▸ **INFORMATION**:
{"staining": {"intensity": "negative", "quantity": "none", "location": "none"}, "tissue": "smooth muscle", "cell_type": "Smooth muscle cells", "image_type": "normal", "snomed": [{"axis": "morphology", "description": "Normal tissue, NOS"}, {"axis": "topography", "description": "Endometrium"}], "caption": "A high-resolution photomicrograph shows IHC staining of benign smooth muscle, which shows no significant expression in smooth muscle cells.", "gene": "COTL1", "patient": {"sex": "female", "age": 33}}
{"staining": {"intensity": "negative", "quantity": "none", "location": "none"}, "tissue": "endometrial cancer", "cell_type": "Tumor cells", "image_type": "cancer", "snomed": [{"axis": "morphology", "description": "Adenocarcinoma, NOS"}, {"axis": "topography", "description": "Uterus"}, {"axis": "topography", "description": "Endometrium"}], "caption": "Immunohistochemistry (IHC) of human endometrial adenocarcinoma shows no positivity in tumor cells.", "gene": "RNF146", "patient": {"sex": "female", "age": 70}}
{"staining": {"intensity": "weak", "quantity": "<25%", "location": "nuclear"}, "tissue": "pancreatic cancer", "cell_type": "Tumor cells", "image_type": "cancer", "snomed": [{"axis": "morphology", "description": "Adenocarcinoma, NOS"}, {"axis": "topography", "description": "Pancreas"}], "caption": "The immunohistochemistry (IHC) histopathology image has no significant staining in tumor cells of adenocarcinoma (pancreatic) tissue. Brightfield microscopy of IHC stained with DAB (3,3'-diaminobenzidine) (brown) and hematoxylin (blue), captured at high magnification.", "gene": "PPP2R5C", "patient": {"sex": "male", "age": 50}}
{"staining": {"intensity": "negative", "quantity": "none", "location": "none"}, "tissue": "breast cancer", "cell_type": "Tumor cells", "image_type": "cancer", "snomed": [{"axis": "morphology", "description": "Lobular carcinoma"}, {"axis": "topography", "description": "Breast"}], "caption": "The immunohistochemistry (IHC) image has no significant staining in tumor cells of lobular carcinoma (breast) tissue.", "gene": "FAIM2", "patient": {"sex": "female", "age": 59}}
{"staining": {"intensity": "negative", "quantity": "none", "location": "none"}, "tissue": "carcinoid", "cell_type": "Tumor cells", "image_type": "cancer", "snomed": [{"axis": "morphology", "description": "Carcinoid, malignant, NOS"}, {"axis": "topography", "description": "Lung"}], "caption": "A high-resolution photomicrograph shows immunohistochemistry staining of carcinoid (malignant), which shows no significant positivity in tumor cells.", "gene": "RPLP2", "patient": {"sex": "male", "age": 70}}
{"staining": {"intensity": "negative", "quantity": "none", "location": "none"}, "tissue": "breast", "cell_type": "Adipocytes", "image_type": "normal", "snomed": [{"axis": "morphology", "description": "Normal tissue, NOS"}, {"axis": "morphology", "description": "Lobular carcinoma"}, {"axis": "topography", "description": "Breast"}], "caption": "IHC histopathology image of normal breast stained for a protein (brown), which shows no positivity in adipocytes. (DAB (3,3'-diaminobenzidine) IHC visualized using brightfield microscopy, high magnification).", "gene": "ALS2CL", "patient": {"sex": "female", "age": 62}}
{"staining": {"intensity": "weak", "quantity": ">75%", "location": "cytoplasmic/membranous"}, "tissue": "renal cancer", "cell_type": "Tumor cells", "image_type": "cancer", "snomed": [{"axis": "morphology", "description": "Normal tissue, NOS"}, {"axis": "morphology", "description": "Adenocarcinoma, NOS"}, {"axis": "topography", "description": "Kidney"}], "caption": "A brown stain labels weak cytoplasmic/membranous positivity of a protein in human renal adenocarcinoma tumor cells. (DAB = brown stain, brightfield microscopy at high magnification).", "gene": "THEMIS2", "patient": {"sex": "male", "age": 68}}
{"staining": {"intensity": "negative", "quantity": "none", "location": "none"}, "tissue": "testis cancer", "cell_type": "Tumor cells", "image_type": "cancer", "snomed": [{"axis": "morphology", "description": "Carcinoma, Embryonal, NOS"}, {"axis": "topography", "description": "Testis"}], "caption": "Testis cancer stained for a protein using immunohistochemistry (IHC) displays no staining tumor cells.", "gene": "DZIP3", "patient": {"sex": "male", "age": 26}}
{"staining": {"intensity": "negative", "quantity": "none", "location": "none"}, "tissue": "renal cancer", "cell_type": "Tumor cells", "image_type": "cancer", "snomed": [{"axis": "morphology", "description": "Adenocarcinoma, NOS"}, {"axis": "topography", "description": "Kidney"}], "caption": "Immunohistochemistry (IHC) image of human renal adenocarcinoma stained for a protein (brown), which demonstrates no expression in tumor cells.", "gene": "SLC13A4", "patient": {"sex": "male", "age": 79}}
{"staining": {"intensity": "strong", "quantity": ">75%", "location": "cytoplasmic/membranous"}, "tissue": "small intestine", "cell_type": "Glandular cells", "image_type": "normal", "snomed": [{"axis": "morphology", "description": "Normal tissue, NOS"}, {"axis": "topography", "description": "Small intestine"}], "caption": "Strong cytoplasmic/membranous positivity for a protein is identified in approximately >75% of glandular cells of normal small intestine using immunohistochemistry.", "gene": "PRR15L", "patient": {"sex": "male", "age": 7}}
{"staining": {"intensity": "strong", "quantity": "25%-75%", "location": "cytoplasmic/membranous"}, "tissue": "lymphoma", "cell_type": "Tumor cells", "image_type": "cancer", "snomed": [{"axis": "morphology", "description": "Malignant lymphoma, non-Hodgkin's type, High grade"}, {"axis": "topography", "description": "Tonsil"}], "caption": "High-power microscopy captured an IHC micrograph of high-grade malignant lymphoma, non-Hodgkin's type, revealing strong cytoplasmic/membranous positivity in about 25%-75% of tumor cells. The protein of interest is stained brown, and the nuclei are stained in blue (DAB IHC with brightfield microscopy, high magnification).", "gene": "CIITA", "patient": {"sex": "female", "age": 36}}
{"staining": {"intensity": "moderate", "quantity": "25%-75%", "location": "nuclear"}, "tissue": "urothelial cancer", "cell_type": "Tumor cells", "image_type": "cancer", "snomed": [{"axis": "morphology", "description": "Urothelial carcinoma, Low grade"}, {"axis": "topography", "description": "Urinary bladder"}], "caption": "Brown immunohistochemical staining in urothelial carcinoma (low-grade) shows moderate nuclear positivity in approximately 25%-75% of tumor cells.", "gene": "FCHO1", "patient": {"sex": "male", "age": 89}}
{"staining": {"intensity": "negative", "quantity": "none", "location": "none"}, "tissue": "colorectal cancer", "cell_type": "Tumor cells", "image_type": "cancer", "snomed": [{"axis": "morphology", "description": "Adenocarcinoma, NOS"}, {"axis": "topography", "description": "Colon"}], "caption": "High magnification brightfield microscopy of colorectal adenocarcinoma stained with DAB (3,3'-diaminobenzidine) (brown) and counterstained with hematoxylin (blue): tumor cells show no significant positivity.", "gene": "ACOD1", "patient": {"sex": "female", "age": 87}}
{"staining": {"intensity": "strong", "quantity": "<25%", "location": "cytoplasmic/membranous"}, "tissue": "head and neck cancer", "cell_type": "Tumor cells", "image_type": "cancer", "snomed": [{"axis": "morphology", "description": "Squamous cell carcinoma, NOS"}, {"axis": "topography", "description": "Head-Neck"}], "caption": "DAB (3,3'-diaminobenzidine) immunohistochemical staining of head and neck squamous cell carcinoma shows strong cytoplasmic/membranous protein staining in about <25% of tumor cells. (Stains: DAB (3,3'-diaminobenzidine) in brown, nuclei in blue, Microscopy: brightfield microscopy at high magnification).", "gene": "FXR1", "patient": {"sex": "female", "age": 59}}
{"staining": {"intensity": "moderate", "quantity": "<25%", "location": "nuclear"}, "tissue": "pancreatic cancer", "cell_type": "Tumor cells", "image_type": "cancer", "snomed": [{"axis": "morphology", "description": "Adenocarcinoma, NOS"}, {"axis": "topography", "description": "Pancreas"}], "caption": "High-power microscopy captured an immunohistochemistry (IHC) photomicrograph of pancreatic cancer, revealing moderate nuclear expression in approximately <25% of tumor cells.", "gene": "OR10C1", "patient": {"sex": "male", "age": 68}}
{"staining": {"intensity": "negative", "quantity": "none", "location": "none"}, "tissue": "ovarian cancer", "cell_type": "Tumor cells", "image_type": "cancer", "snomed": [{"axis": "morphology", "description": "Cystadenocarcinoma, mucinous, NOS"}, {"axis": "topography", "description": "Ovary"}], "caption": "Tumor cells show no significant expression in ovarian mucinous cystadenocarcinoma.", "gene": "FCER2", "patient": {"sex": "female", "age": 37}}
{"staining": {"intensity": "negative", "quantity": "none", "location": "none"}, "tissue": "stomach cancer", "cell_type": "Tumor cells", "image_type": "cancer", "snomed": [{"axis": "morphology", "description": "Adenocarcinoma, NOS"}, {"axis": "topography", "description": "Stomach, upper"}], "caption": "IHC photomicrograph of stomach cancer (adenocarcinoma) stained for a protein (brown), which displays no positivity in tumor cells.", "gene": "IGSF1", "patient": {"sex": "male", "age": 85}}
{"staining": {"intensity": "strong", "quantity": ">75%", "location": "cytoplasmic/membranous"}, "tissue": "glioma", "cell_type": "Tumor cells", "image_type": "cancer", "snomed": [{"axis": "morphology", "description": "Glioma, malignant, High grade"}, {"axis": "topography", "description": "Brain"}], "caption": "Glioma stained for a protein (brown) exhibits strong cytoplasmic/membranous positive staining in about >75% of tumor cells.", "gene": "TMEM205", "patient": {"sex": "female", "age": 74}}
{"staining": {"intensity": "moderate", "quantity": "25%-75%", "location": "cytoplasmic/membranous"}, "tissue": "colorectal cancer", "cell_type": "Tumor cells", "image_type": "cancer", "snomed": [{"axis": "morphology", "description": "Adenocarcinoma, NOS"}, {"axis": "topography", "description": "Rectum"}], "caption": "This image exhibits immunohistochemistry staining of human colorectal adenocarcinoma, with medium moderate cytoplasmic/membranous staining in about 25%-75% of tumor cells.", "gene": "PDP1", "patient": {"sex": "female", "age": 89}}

▸ **WHAT THE EXERCISE ASKS**: Filter on the word "Breast": copy each matching line from the entries above.

▸ **EXERCISE RESPONSE**:
{"staining": {"intensity": "negative", "quantity": "none", "location": "none"}, "tissue": "breast cancer", "cell_type": "Tumor cells", "image_type": "cancer", "snomed": [{"axis": "morphology", "description": "Lobular carcinoma"}, {"axis": "topography", "description": "Breast"}], "caption": "The immunohistochemistry (IHC) image has no significant staining in tumor cells of lobular carcinoma (breast) tissue.", "gene": "FAIM2", "patient": {"sex": "female", "age": 59}}
{"staining": {"intensity": "negative", "quantity": "none", "location": "none"}, "tissue": "breast", "cell_type": "Adipocytes", "image_type": "normal", "snomed": [{"axis": "morphology", "description": "Normal tissue, NOS"}, {"axis": "morphology", "description": "Lobular carcinoma"}, {"axis": "topography", "description": "Breast"}], "caption": "IHC histopathology image of normal breast stained for a protein (brown), which shows no positivity in adipocytes. (DAB (3,3'-diaminobenzidine) IHC visualized using brightfield microscopy, high magnification).", "gene": "ALS2CL", "patient": {"sex": "female", "age": 62}}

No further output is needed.